GitLab Geo is available ... GitLab Geo is enabled ... yes This machine's Geo node name matches a database record ... yes, found a primary node named "gitlab-ee-van" HTTP/HTTPS repository cloning is enabled ... yes Machine clock is synchronized ... Exception: Timeout::Error Git user has default SSH configuration? ... yes OpenSSH configured to use AuthorizedKeysCommand ... skipped Reason: Cannot access OpenSSH configuration file Try fixing it: This is expected if you are using SELinux.

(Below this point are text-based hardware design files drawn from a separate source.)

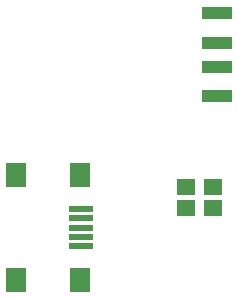
<source format=gbr>
G04 #@! TF.GenerationSoftware,KiCad,Pcbnew,(5.1.0-0)*
G04 #@! TF.CreationDate,2020-02-04T17:27:52+00:00*
G04 #@! TF.ProjectId,z80,7a38302e-6b69-4636-9164-5f7063625858,rev?*
G04 #@! TF.SameCoordinates,Original*
G04 #@! TF.FileFunction,Paste,Top*
G04 #@! TF.FilePolarity,Positive*
%FSLAX46Y46*%
G04 Gerber Fmt 4.6, Leading zero omitted, Abs format (unit mm)*
G04 Created by KiCad (PCBNEW (5.1.0-0)) date 2020-02-04 17:27:52*
%MOMM*%
%LPD*%
G04 APERTURE LIST*
%ADD10R,2.000000X0.500000*%
%ADD11R,1.700000X2.000000*%
%ADD12R,2.500000X1.100000*%
%ADD13R,1.650000X1.350000*%
G04 APERTURE END LIST*
D10*
X117000000Y-82220000D03*
X117000000Y-83020000D03*
X117000000Y-83820000D03*
X117000000Y-84620000D03*
X117000000Y-85420000D03*
D11*
X116900000Y-79370000D03*
X111450000Y-79370000D03*
X116900000Y-88270000D03*
X111450000Y-88270000D03*
D12*
X128480000Y-70200000D03*
X128480000Y-68200000D03*
X128480000Y-72700000D03*
X128480000Y-65700000D03*
D13*
X125875000Y-82155000D03*
X128125000Y-82155000D03*
X128125000Y-80405000D03*
X125875000Y-80405000D03*
M02*

</source>
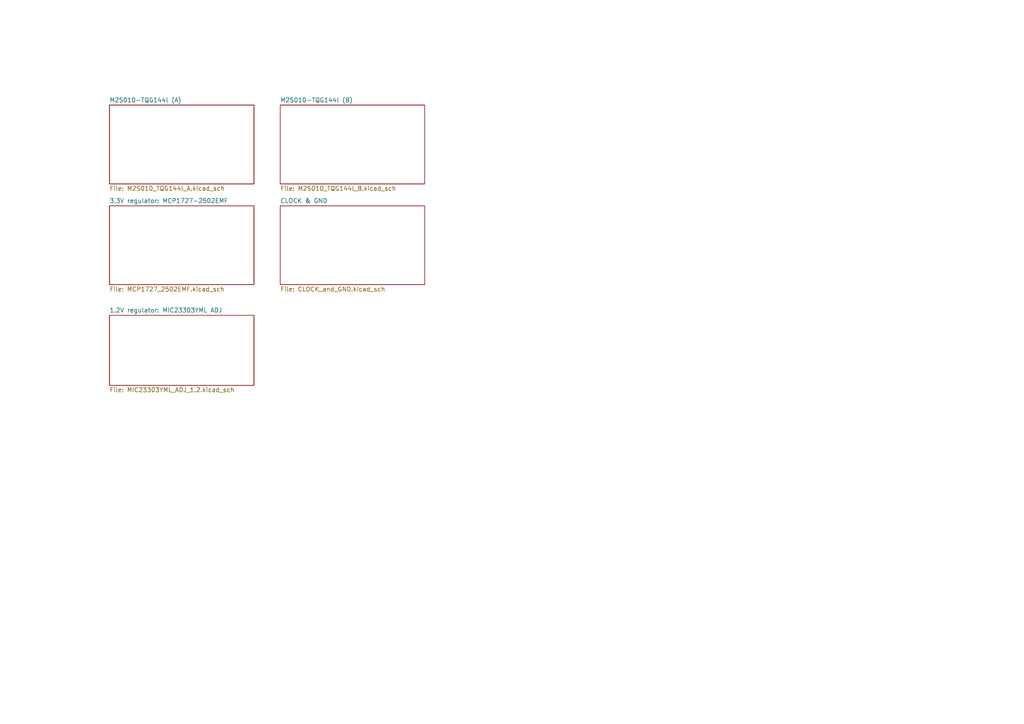
<source format=kicad_sch>
(kicad_sch
	(version 20231120)
	(generator "eeschema")
	(generator_version "8.0")
	(uuid "43847dd5-7638-4c30-aa52-aebad58d47af")
	(paper "A4")
	(title_block
		(title "FPGA - SmartFusion2")
		(company "IFSP - SBV, IFSP - GRU")
		(comment 2 "WILLIAN BUENO SANTOS")
		(comment 3 "ISRAEL RODRIGUES")
		(comment 4 "ADRIANO CÉSAR DE SOUSA PEREIRA")
	)
	(lib_symbols)
	(sheet
		(at 31.75 91.44)
		(size 41.91 20.32)
		(fields_autoplaced yes)
		(stroke
			(width 0.1524)
			(type solid)
		)
		(fill
			(color 0 0 0 0.0000)
		)
		(uuid "44ff27d0-8ebe-4d0c-97e2-4405b22853ac")
		(property "Sheetname" "1.2V regulator: MIC23303YML ADJ"
			(at 31.75 90.7284 0)
			(effects
				(font
					(size 1.27 1.27)
				)
				(justify left bottom)
			)
		)
		(property "Sheetfile" "MIC23303YML_ADJ_1.2.kicad_sch"
			(at 31.75 112.3446 0)
			(effects
				(font
					(size 1.27 1.27)
				)
				(justify left top)
			)
		)
		(instances
			(project "FPGA Board"
				(path "/43847dd5-7638-4c30-aa52-aebad58d47af"
					(page "2")
				)
			)
		)
	)
	(sheet
		(at 31.75 59.69)
		(size 41.91 22.86)
		(fields_autoplaced yes)
		(stroke
			(width 0.1524)
			(type solid)
		)
		(fill
			(color 0 0 0 0.0000)
		)
		(uuid "981cef80-e180-4c37-add0-d2428808eeb2")
		(property "Sheetname" "3,3V regulator: MCP1727-2502EMF"
			(at 31.75 58.9784 0)
			(effects
				(font
					(size 1.27 1.27)
				)
				(justify left bottom)
			)
		)
		(property "Sheetfile" "MCP1727_2502EMF.kicad_sch"
			(at 31.75 83.1346 0)
			(effects
				(font
					(size 1.27 1.27)
				)
				(justify left top)
			)
		)
		(instances
			(project "FPGA Board"
				(path "/43847dd5-7638-4c30-aa52-aebad58d47af"
					(page "4")
				)
			)
		)
	)
	(sheet
		(at 81.28 30.48)
		(size 41.91 22.86)
		(fields_autoplaced yes)
		(stroke
			(width 0.1524)
			(type solid)
		)
		(fill
			(color 0 0 0 0.0000)
		)
		(uuid "a85ce1ea-7962-4fde-b961-60ecccccfe42")
		(property "Sheetname" "M2S010-TQG144l (B)"
			(at 81.28 29.7684 0)
			(effects
				(font
					(size 1.27 1.27)
				)
				(justify left bottom)
			)
		)
		(property "Sheetfile" "M2S010_TQG144l_B.kicad_sch"
			(at 81.28 53.9246 0)
			(effects
				(font
					(size 1.27 1.27)
				)
				(justify left top)
			)
		)
		(instances
			(project "FPGA Board"
				(path "/43847dd5-7638-4c30-aa52-aebad58d47af"
					(page "7")
				)
			)
		)
	)
	(sheet
		(at 81.28 59.69)
		(size 41.91 22.86)
		(fields_autoplaced yes)
		(stroke
			(width 0.1524)
			(type solid)
		)
		(fill
			(color 0 0 0 0.0000)
		)
		(uuid "be469963-8189-4ae0-9253-acf99240a8b4")
		(property "Sheetname" "CLOCK & GND"
			(at 81.28 58.9784 0)
			(effects
				(font
					(size 1.27 1.27)
				)
				(justify left bottom)
			)
		)
		(property "Sheetfile" "CLOCK_and_GND.kicad_sch"
			(at 81.28 83.1346 0)
			(effects
				(font
					(size 1.27 1.27)
				)
				(justify left top)
			)
		)
		(instances
			(project "FPGA Board"
				(path "/43847dd5-7638-4c30-aa52-aebad58d47af"
					(page "5")
				)
			)
		)
	)
	(sheet
		(at 31.75 30.48)
		(size 41.91 22.86)
		(fields_autoplaced yes)
		(stroke
			(width 0.1524)
			(type solid)
		)
		(fill
			(color 0 0 0 0.0000)
		)
		(uuid "f4393e68-fbf9-4a2b-96f3-0495ef674722")
		(property "Sheetname" "M2S010-TQG144l (A)"
			(at 31.75 29.7684 0)
			(effects
				(font
					(size 1.27 1.27)
				)
				(justify left bottom)
			)
		)
		(property "Sheetfile" "M2S010_TQG144l_A.kicad_sch"
			(at 31.75 53.9246 0)
			(effects
				(font
					(size 1.27 1.27)
				)
				(justify left top)
			)
		)
		(instances
			(project "FPGA Board"
				(path "/43847dd5-7638-4c30-aa52-aebad58d47af"
					(page "3")
				)
			)
		)
	)
	(sheet_instances
		(path "/"
			(page "1")
		)
	)
)
</source>
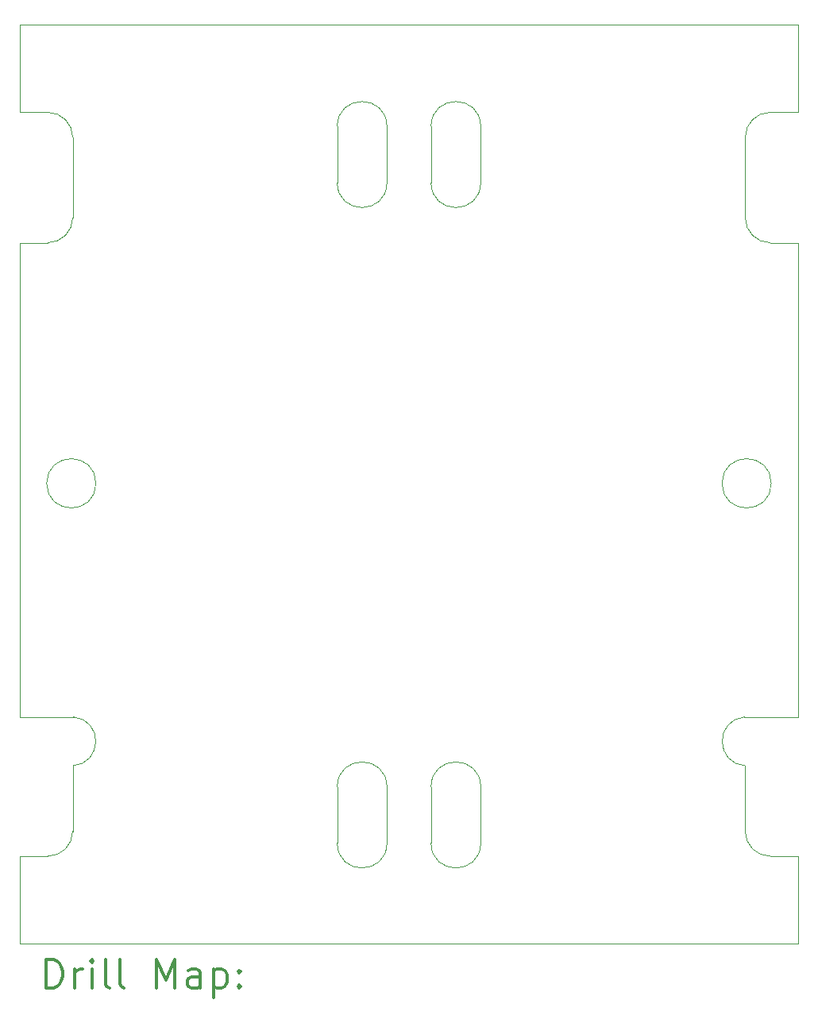
<source format=gbr>
%FSLAX45Y45*%
G04 Gerber Fmt 4.5, Leading zero omitted, Abs format (unit mm)*
G04 Created by KiCad (PCBNEW (5.1.10)-1) date 2022-06-07 20:10:59*
%MOMM*%
%LPD*%
G01*
G04 APERTURE LIST*
%TA.AperFunction,Profile*%
%ADD10C,0.050000*%
%TD*%
%ADD11C,0.200000*%
%ADD12C,0.300000*%
G04 APERTURE END LIST*
D10*
X18599461Y-13955719D02*
X18025539Y-13955719D01*
X18600000Y-8900000D02*
X18599461Y-13955719D01*
X18600000Y-7510000D02*
X18600000Y-7310000D01*
X18600000Y-15645000D02*
X18600000Y-15440000D01*
X10300000Y-15440000D02*
X10300000Y-16375000D01*
X10300000Y-8900000D02*
X10300000Y-13955719D01*
X10300000Y-6575000D02*
X10300000Y-7510000D01*
X18300000Y-8900000D02*
X18600000Y-8900000D01*
X18035000Y-7775000D02*
X18035000Y-8635000D01*
X18300000Y-7510000D02*
X18600000Y-7510000D01*
X18035000Y-8635000D02*
G75*
G03*
X18300000Y-8900000I265000J0D01*
G01*
X18300000Y-7510000D02*
G75*
G03*
X18035000Y-7775000I0J-265000D01*
G01*
X18035000Y-15175000D02*
X18035000Y-14475000D01*
X18300000Y-15440000D02*
X18600000Y-15440000D01*
X18300000Y-15440000D02*
G75*
G02*
X18035000Y-15175000I0J265000D01*
G01*
X10865000Y-15175000D02*
X10865000Y-14475000D01*
X10600000Y-15440000D02*
X10300000Y-15440000D01*
X10600000Y-15440000D02*
G75*
G03*
X10865000Y-15175000I0J265000D01*
G01*
X10865000Y-7775000D02*
X10865000Y-8635000D01*
X10600000Y-8900000D02*
X10300000Y-8900000D01*
X10865000Y-8635000D02*
G75*
G02*
X10600000Y-8900000I-265000J0D01*
G01*
X10600000Y-7510000D02*
G75*
G02*
X10865000Y-7775000I0J-265000D01*
G01*
X10600000Y-7510000D02*
X10300000Y-7510000D01*
X18600000Y-7310000D02*
X18600000Y-6575000D01*
X18600000Y-16375000D02*
X18600000Y-15645000D01*
X18025539Y-13955719D02*
G75*
G03*
X18035000Y-14475000I24461J-259281D01*
G01*
X10874461Y-13955719D02*
G75*
G02*
X10865000Y-14475000I-24461J-259281D01*
G01*
X10874461Y-13955719D02*
X10300000Y-13955719D01*
X15215000Y-15300000D02*
G75*
G02*
X14685000Y-15300000I-265000J0D01*
G01*
X14685000Y-14700000D02*
G75*
G02*
X15215000Y-14700000I265000J0D01*
G01*
X14215000Y-15300000D02*
G75*
G02*
X13685000Y-15300000I-265000J0D01*
G01*
X13685000Y-14700000D02*
G75*
G02*
X14215000Y-14700000I265000J0D01*
G01*
X15215000Y-8260000D02*
G75*
G02*
X14685000Y-8260000I-265000J0D01*
G01*
X14685000Y-7660000D02*
G75*
G02*
X15215000Y-7660000I265000J0D01*
G01*
X13685000Y-7660000D02*
G75*
G02*
X14215000Y-7660000I265000J0D01*
G01*
X14215000Y-8260000D02*
G75*
G02*
X13685000Y-8260000I-265000J0D01*
G01*
X15215000Y-7660000D02*
X15215000Y-8260000D01*
X14685000Y-7660000D02*
X14685000Y-8260000D01*
X13685000Y-7660000D02*
X13685000Y-8260000D01*
X14215000Y-7660000D02*
X14215000Y-8260000D01*
X15215000Y-15300000D02*
X15215000Y-14700000D01*
X14685000Y-14700000D02*
X14685000Y-15300000D01*
X14215000Y-15300000D02*
X14215000Y-14700000D01*
X13685000Y-15300000D02*
X13685000Y-14700000D01*
X18312500Y-11465000D02*
G75*
G03*
X18312500Y-11465000I-262500J0D01*
G01*
X11112500Y-11465000D02*
G75*
G03*
X11112500Y-11465000I-262500J0D01*
G01*
X18600000Y-6575000D02*
X10300000Y-6575000D01*
X10300000Y-16375000D02*
X18600000Y-16375000D01*
D11*
D12*
X10583928Y-16843214D02*
X10583928Y-16543214D01*
X10655357Y-16543214D01*
X10698214Y-16557500D01*
X10726786Y-16586071D01*
X10741071Y-16614643D01*
X10755357Y-16671786D01*
X10755357Y-16714643D01*
X10741071Y-16771786D01*
X10726786Y-16800357D01*
X10698214Y-16828929D01*
X10655357Y-16843214D01*
X10583928Y-16843214D01*
X10883928Y-16843214D02*
X10883928Y-16643214D01*
X10883928Y-16700357D02*
X10898214Y-16671786D01*
X10912500Y-16657500D01*
X10941071Y-16643214D01*
X10969643Y-16643214D01*
X11069643Y-16843214D02*
X11069643Y-16643214D01*
X11069643Y-16543214D02*
X11055357Y-16557500D01*
X11069643Y-16571786D01*
X11083928Y-16557500D01*
X11069643Y-16543214D01*
X11069643Y-16571786D01*
X11255357Y-16843214D02*
X11226786Y-16828929D01*
X11212500Y-16800357D01*
X11212500Y-16543214D01*
X11412500Y-16843214D02*
X11383928Y-16828929D01*
X11369643Y-16800357D01*
X11369643Y-16543214D01*
X11755357Y-16843214D02*
X11755357Y-16543214D01*
X11855357Y-16757500D01*
X11955357Y-16543214D01*
X11955357Y-16843214D01*
X12226786Y-16843214D02*
X12226786Y-16686071D01*
X12212500Y-16657500D01*
X12183928Y-16643214D01*
X12126786Y-16643214D01*
X12098214Y-16657500D01*
X12226786Y-16828929D02*
X12198214Y-16843214D01*
X12126786Y-16843214D01*
X12098214Y-16828929D01*
X12083928Y-16800357D01*
X12083928Y-16771786D01*
X12098214Y-16743214D01*
X12126786Y-16728929D01*
X12198214Y-16728929D01*
X12226786Y-16714643D01*
X12369643Y-16643214D02*
X12369643Y-16943214D01*
X12369643Y-16657500D02*
X12398214Y-16643214D01*
X12455357Y-16643214D01*
X12483928Y-16657500D01*
X12498214Y-16671786D01*
X12512500Y-16700357D01*
X12512500Y-16786072D01*
X12498214Y-16814643D01*
X12483928Y-16828929D01*
X12455357Y-16843214D01*
X12398214Y-16843214D01*
X12369643Y-16828929D01*
X12641071Y-16814643D02*
X12655357Y-16828929D01*
X12641071Y-16843214D01*
X12626786Y-16828929D01*
X12641071Y-16814643D01*
X12641071Y-16843214D01*
X12641071Y-16657500D02*
X12655357Y-16671786D01*
X12641071Y-16686071D01*
X12626786Y-16671786D01*
X12641071Y-16657500D01*
X12641071Y-16686071D01*
M02*

</source>
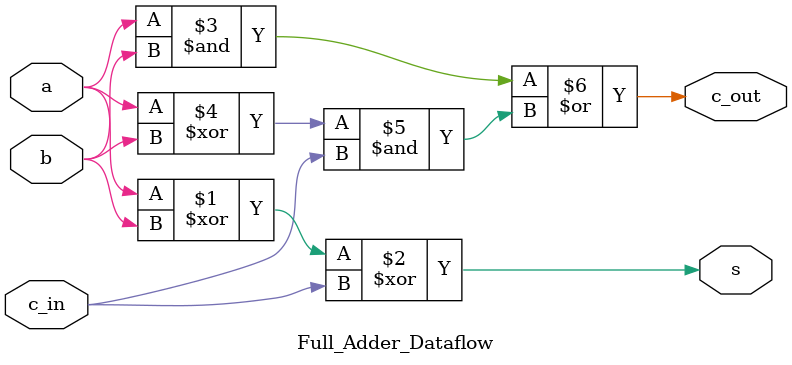
<source format=v>
`timescale 1ns / 1ps


module Full_Adder_Dataflow(
    c_out,      // carry out
    s,          // sum
    a,          // a
    b,          // b
    c_in        // carry in
    );
    
    output c_out;
    output s;
    input a;
    input b;
    input c_in;
    
    assign s = (a ^ b ^ c_in);
    assign c_out = (a & b) | ((a ^ b) & c_in);
endmodule

</source>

You may want to check configuration manually For more information see: doc/administration/operations/fast_ssh_key_lookup.md GitLab configured to disable writing to authorized_keys file ... yes GitLab configured to store new projects in hashed storage? ... yes All projects are in hashed storage? ... yes
Checking Geo ... Finished
Checking GitLab subtasks ... Finished
Possible fixes
In my case, I worked around the issue by increasing the postgres idle_in_transaction_session_timeout
for the gitlab
user to five minutes:
ALTER USER gitlab SET idle_in_transaction_session_timeout TO 300000;
This could theoretically be solved by one of the following:
- Increase the given timeout for the current pgsql session:
SET idle_in_transaction_session_timeout TO '3000';
; difficult to know what to set it to; - Don't open the connection/start the transaction until after the file is copied; or
- Reconnect if the pgsql connection gets disconnected.